Supplied data below:

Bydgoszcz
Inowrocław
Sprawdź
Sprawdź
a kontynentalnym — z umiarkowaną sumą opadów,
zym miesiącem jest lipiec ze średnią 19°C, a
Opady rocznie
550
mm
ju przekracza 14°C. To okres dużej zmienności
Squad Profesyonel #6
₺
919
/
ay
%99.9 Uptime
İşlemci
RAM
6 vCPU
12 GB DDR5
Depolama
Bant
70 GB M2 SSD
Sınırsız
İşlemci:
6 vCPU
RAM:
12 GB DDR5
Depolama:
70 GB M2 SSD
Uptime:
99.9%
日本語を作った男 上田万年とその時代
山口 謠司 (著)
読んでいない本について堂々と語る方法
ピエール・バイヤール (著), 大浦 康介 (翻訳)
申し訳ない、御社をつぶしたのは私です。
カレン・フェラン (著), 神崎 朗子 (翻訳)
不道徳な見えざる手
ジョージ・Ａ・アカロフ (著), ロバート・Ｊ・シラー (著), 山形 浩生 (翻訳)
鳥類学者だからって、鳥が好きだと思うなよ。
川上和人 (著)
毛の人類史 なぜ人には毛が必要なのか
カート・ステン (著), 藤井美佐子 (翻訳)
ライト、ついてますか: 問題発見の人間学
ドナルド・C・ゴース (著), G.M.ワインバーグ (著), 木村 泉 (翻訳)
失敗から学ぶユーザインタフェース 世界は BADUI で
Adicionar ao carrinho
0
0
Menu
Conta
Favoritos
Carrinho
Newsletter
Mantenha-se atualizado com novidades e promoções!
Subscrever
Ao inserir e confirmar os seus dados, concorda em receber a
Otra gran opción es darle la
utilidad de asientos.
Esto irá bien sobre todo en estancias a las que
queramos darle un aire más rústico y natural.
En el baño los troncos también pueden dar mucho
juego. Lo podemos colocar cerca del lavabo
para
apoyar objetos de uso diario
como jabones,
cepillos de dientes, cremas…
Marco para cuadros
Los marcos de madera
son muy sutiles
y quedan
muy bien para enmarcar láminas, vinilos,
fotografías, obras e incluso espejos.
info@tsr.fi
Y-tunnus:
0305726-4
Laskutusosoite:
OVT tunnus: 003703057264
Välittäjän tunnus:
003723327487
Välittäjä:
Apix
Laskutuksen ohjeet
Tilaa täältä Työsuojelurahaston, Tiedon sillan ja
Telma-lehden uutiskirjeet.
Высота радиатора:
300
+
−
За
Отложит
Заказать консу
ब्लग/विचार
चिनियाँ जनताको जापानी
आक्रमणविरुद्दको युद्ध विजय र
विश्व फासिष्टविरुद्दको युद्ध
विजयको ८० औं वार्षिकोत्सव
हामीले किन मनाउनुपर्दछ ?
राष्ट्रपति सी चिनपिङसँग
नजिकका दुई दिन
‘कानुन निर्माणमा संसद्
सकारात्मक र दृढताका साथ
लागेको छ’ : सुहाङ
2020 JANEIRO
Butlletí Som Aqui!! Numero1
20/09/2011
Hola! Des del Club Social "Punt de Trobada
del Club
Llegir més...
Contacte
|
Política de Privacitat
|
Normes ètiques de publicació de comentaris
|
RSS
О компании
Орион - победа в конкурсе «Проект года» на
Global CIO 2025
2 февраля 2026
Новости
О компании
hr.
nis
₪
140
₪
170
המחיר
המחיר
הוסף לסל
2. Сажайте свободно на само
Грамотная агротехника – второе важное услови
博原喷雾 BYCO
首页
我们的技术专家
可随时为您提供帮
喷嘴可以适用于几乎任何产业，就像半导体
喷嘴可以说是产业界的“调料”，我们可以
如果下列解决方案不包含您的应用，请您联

End of Supplied data.

▸ What is required: Your answer should consist only of the lines above between the line holding "毛の人類史 なぜ人には毛が必要なのか" and the line holding "Los marcos de madera", inclusive, each transcribed exactly.

▸ Solved exercise:
毛の人類史 なぜ人には毛が必要なのか
カート・ステン (著), 藤井美佐子 (翻訳)
ライト、ついてますか: 問題発見の人間学
ドナルド・C・ゴース (著), G.M.ワインバーグ (著), 木村 泉 (翻訳)
失敗から学ぶユーザインタフェース 世界は BADUI で
Adicionar ao carrinho
0
0
Menu
Conta
Favoritos
Carrinho
Newsletter
Mantenha-se atualizado com novidades e promoções!
Subscrever
Ao inserir e confirmar os seus dados, concorda em receber a
Otra gran opción es darle la
utilidad de asientos.
Esto irá bien sobre todo en estancias a las que
queramos darle un aire más rústico y natural.
En el baño los troncos también pueden dar mucho
juego. Lo podemos colocar cerca del lavabo
para
apoyar objetos de uso diario
como jabones,
cepillos de dientes, cremas…
Marco para cuadros
Los marcos de madera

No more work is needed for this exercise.